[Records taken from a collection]
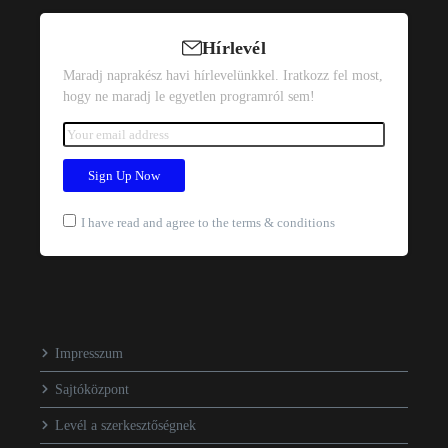
Hírlevél
Maradj naprakész havi hírlevelünkkel. Iratkozz fel most,
hogy ne maradj le egyetlen programról sem!
I have read and agree to the terms & conditions
Impresszum
Sajtóközpont
Levél a szerkesztőségnek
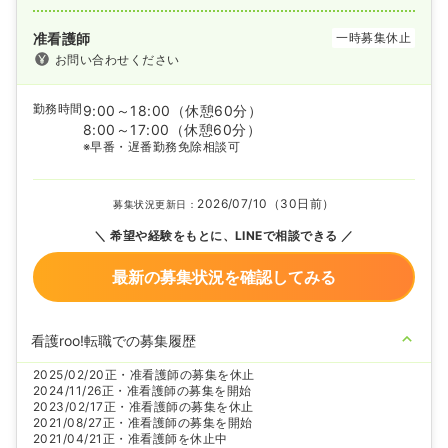
准看護師
一時募集休止
お問い合わせください
勤務時間
9:00～18:00
（休憩60分）
8:00～17:00
（休憩60分）
※早番・遅番勤務免除相談可
2026/07/10（30日前）
募集状況更新日：
希望や経験をもとに、LINEで相談できる
最新の募集状況を確認してみる
看護roo!転職での募集履歴
2025/02/20
正・准看護師の募集を休止
2024/11/26
正・准看護師の募集を開始
2023/02/17
正・准看護師の募集を休止
2021/08/27
正・准看護師の募集を開始
2021/04/21
正・准看護師を休止中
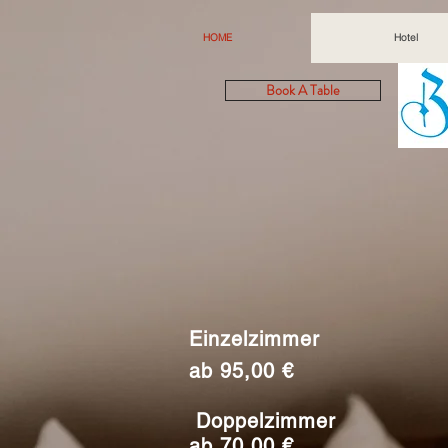
HOME
Hotel
Book A Table
Einzelzimmer
ab 95,00 €
Doppelzimmer
ab 70,00 €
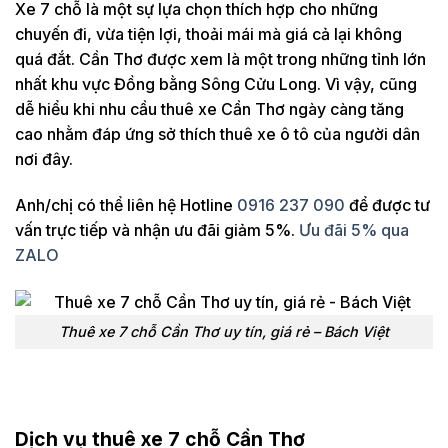
Xe 7 chỗ là một sự lựa chọn thích hợp cho những
chuyến đi, vừa tiện lợi, thoải mái mà giá cả lại không
quá đắt. Cần Thơ được xem là một trong những tỉnh lớn
nhất khu vực Đồng bằng Sông Cửu Long. Vì vậy, cũng
dễ hiểu khi nhu cầu thuê xe Cần Thơ ngày càng tăng
cao nhằm đáp ứng sở thích thuê xe ô tô của người dân
nơi đây.
Anh/chị có thể liên hệ Hotline
0916 237 090
để được tư
vấn trực tiếp và nhận ưu đãi giảm 5%.
Ưu đãi 5% qua
ZALO
Thuê xe 7 chỗ Cần Thơ uy tín, giá rẻ – Bách Việt
Dịch vụ thuê xe 7 chỗ Cần Thơ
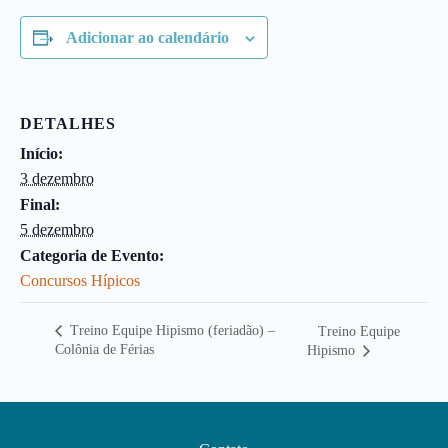
Adicionar ao calendário
DETALHES
Início:
3 dezembro
Final:
5 dezembro
Categoria de Evento:
Concursos Hípicos
Treino Equipe Hipismo (feriadão) –
Treino Equipe
Colônia de Férias
Hipismo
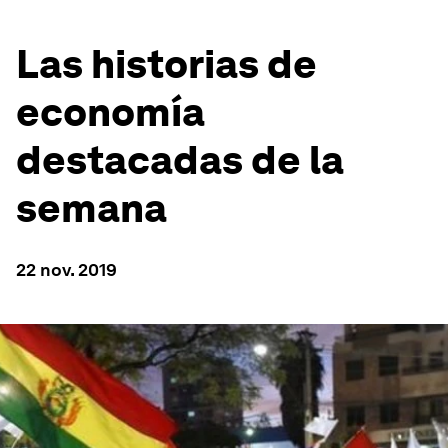
Las historias de
economía
destacadas de la
semana
22 nov. 2019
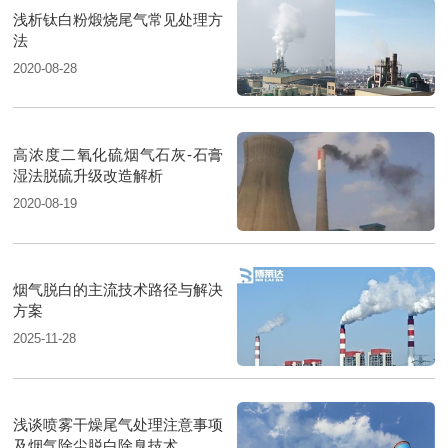
浅析钛白粉煅烧尾气常见处理方
法
2020-08-28
高浓度二氧化硫烟气石灰-石膏
湿法脱硫升级改造解析
2020-08-19
烟气脱白的主流技术路径与解决
方案
2025-11-28
浅谈喷雾干燥尾气处理注意事项
及烟气除尘脱白除臭技术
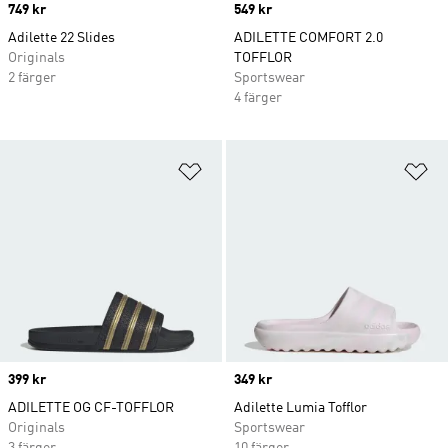
Price
749 kr
Price
549 kr
Adilette 22 Slides
ADILETTE COMFORT 2.0
Originals
TOFFLOR
2 färger
Sportswear
4 färger
Lägg till på önskelistan
Lä
Price
399 kr
Price
349 kr
ADILETTE OG CF-TOFFLOR
Adilette Lumia Tofflor
Originals
Sportswear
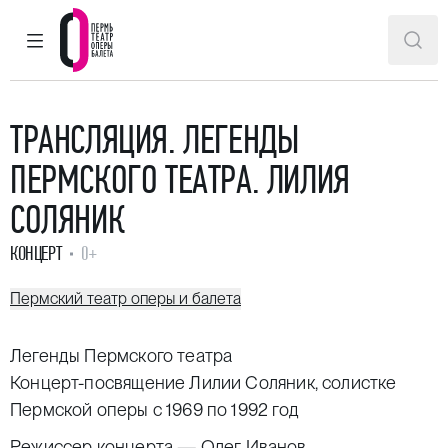
ГЛАВНОЕ МЕНЮ
ПОИ
Пермский театр оперы и балета
ТРАНСЛЯЦИЯ. ЛЕГЕНДЫ
ПЕРМСКОГО ТЕАТРА. ЛИЛИЯ
СОЛЯНИК
КОНЦЕРТ
0+
Пермский театр оперы и балета
Легенды Пермского театра
Концерт-посвящение Лилии Соляник, солистке
Пермской оперы с 1969 по 1992 год
Режиссер концерта —
Олег Иванов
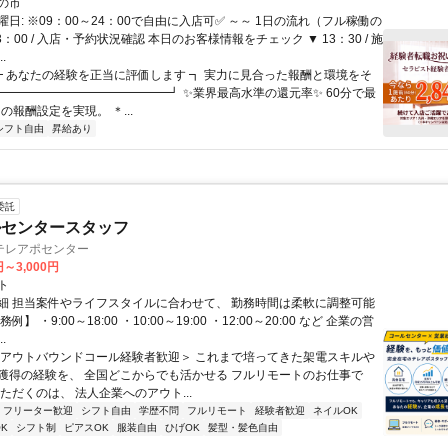
の市
日: ※09：00～24：00で自由に入店可✅ ～～ 1日の流れ（フル稼働の
3：00 / 入店・予約状況確認 本日のお客様情報をチェック ▼ 13：30 / 施
.
 ┏ あなたの経験を正当に評価します ┓ 実力に見合った報酬と環境をそ
━━━━━━━━━━━━━━━┛ ✨業界最高水準の還元率✨ 60分で最
～の報酬設定を実現。 ＊...
シフト自由
昇給あり
委託
ルセンタースタッフ
テレアポセンター
円～3,000円
ト
細 担当案件やライフスタイルに合わせて、 勤務時間は柔軟に調整可能
例】 ・9:00～18:00 ・10:00～19:00 ・12:00～20:00 など 企業の営
.
＜アウトバウンドコール経験者歓迎＞ これまで培ってきた架電スキルや
獲得の経験を、 全国どこからでも活かせる フルリモートのお仕事で
ただくのは、 法人企業へのアウト...
フリーター歓迎
シフト自由
学歴不問
フルリモート
経験者歓迎
ネイルOK
K
シフト制
ピアスOK
服装自由
ひげOK
髪型・髪色自由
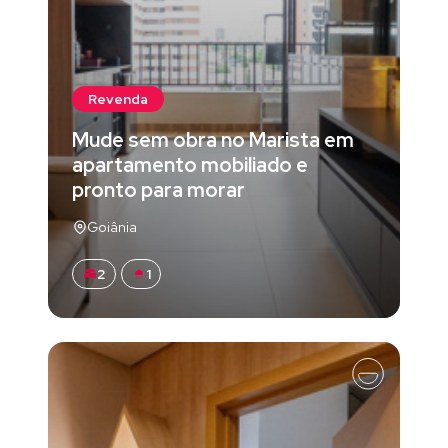
Revenda
Mude sem obra no Marista em
apartamento mobiliado e
pronto para morar
Goiânia
2
1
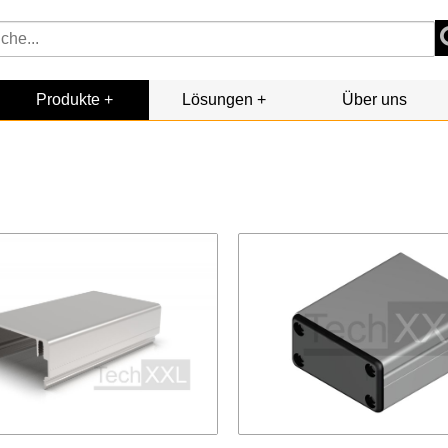
Produkte
Lösungen
Über uns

◆ PROBLEM TO WORK ON
Arrange every line of text from the material above as a Markdown table with the columns "No." and "Line," numbering the rows and skipping blank lines. Leave the pictures out of your answer.

◆ TASK ANSWER
| No. | Line |
|---|---|
| 1 | Hírlevél |
| 2 | Maradj naprakész havi hírlevelünkkel. Iratkozz fel most, |
| 3 | hogy ne maradj le egyetlen programról sem! |
| 4 | I have read and agree to the terms & conditions |
| 5 | Impresszum |
| 6 | Sajtóközpont |
| 7 | Levél a szerkesztőségnek |
| 8 | 准看護師 |
| 9 | 一時募集休止 |
| 10 | お問い合わせください |
| 11 | 勤務時間 |
| 12 | 9:00～18:00 |
| 13 | （休憩60分） |
| 14 | 8:00～17:00 |
| 15 | （休憩60分） |
| 16 | ※早番・遅番勤務免除相談可 |
| 17 | 2026/07/10（30日前） |
| 18 | 募集状況更新日： |
| 19 | 希望や経験をもとに、LINEで相談できる |
| 20 | 最新の募集状況を確認してみる |
| 21 | 看護roo!転職での募集履歴 |
| 22 | 2025/02/20 |
| 23 | 正・准看護師の募集を休止 |
| 24 | 2024/11/26 |
| 25 | 正・准看護師の募集を開始 |
| 26 | 2023/02/17 |
| 27 | 正・准看護師の募集を休止 |
| 28 | 2021/08/27 |
| 29 | 正・准看護師の募集を開始 |
| 30 | 2021/04/21 |
| 31 | 正・准看護師を休止中 |
| 32 | HOME |
| 33 | Hotel |
| 34 | Book A Table |
| 35 | Einzelzimmer |
| 36 | ab 95,00 € |
| 37 | Doppelzimmer |
| 38 | ab 70,00 € |
| 39 | Xe 7 chỗ là một sự lựa chọn thích hợp cho những |
| 40 | chuyến đi, vừa tiện lợi, thoải mái mà giá cả lại không |
| 41 | quá đắt. Cần Thơ được xem là một trong những tỉnh lớn |
| 42 | nhất khu vực Đồng bằng Sông Cửu Long. Vì vậy, cũng |
| 43 | dễ hiểu khi nhu cầu thuê xe Cần Thơ ngày càng tăng |
| 44 | cao nhằm đáp ứng sở thích thuê xe ô tô của người dân |
| 45 | nơi đây. |
| 46 | Anh/chị có thể liên hệ Hotline |
| 47 | 0916 237 090 |
| 48 | để được tư |
| 49 | vấn trực tiếp và nhận ưu đãi giảm 5%. |
| 50 | Ưu đãi 5% qua |
| 51 | ZALO |
| 52 | Thuê xe 7 chỗ Cần Thơ uy tín, giá rẻ – Bách Việt |
| 53 | Dịch vụ thuê xe 7 chỗ Cần Thơ |
| 54 | Adicionar ao calendário |
| 55 | DETALHES |
| 56 | Início: |
| 57 | 3 dezembro |
| 58 | Final: |
| 59 | 5 dezembro |
| 60 | Categoria de Evento: |
| 61 | Concursos Hípicos |
| 62 | Treino Equipe Hipismo (feriadão) – |
| 63 | Treino Equipe |
| 64 | Colônia de Férias |
| 65 | Hipismo |
| 66 | Las historias de |
| 67 | economía |
| 68 | destacadas de la |
| 69 | semana |
| 70 | 22 nov. 2019 |
| 71 | 浅析钛白粉煅烧尾气常见处理方 |
| 72 | 法 |
| 73 | 2020-08-28 |
| 74 | 高浓度二氧化硫烟气石灰-石膏 |
| 75 | 湿法脱硫升级改造解析 |
| 76 | 2020-08-19 |
| 77 | 烟气脱白的主流技术路径与解决 |
| 78 | 方案 |
| 79 | 2025-11-28 |
| 80 | 浅谈喷雾干燥尾气处理注意事项 |
| 81 | 及烟气除尘脱白除臭技术 |
| 82 | Price |
| 83 | 749 kr |
| 84 | Price |
| 85 | 549 kr |
| 86 | Adilette 22 Slides |
| 87 | ADILETTE COMFORT 2.0 |
| 88 | Originals |
| 89 | TOFFLOR |
| 90 | 2 färger |
| 91 | Sportswear |
| 92 | 4 färger |
| 93 | Lägg till på önskelistan |
| 94 | Lä |
| 95 | Price |
| 96 | 399 kr |
| 97 | Price |
| 98 | 349 kr |
| 99 | ADILETTE OG CF-TOFFLOR |
| 100 | Adilette Lumia Tofflor |
| 101 | Originals |
| 102 | Sportswear |
| 103 | ГЛАВНОЕ МЕНЮ |
| 104 | ПОИ |
| 105 | Пермский театр оперы и балета |
| 106 | ТРАНСЛЯЦИЯ. ЛЕГЕНДЫ |
| 107 | ПЕРМСКОГО ТЕАТРА. ЛИЛИЯ |
| 108 | СОЛЯНИК |
| 109 | КОНЦЕРТ |
| 110 | 0+ |
| 111 | Пермский театр оперы и балета |
| 112 | Легенды Пермского театра |
| 113 | Концерт-посвящение Лилии Соляник, солистке |
| 114 | Пермской оперы с 1969 по 1992 год |
| 115 | Режиссер концерта — |
| 116 | Олег Иванов |
| 117 | の市 |
| 118 | 日: ※09：00～24：00で自由に入店可✅ ～～ 1日の流れ（フル稼働の |
| 119 | 3：00 / 入店・予約状況確認 本日のお客様情報をチェック ▼ 13：30 / 施 |
| 120 | . |
| 121 |  ┏ あなたの経験を正当に評価します ┓ 実力に見合った報酬と環境をそ |
| 122 | ━━━━━━━━━━━━━━━┛ ✨業界最高水準の還元率✨ 60分で最 |
| 123 | ～の報酬設定を実現。 ＊... |
| 124 | シフト自由 |
| 125 | 昇給あり |
| 126 | 委託 |
| 127 | ルセンタースタッフ |
| 128 | テレアポセンター |
| 129 | 円～3,000円 |
| 130 | ト |
| 131 | 細 担当案件やライフスタイルに合わせて、 勤務時間は柔軟に調整可能 |
| 132 | 例】 ・9:00～18:00 ・10:00～19:00 ・12:00～20:00 など 企業の営 |
| 133 | . |
| 134 | ＜アウトバウンドコール経験者歓迎＞ これまで培ってきた架電スキルや |
| 135 | 獲得の経験を、 全国どこからでも活かせる フルリモートのお仕事で |
| 136 | ただくのは、 法人企業へのアウト... |
| 137 | フリーター歓迎 |
| 138 | シフト自由 |
| 139 | 学歴不問 |
| 140 | フルリモート |
| 141 | 経験者歓迎 |
| 142 | ネイルOK |
| 143 | K |
| 144 | シフト制 |
| 145 | ピアスOK |
| 146 | 服装自由 |
| 147 | ひげOK |
| 148 | 髪型・髪色自由 |
| 149 | Revenda |
| 150 | Mude sem obra no Marista em |
| 151 | apartamento mobiliado e |
| 152 | pronto para morar |
| 153 | Goiânia |
| 154 | 2 |
| 155 | 1 |
| 156 | Produkte |
| 157 | Lösungen |
| 158 | Über uns |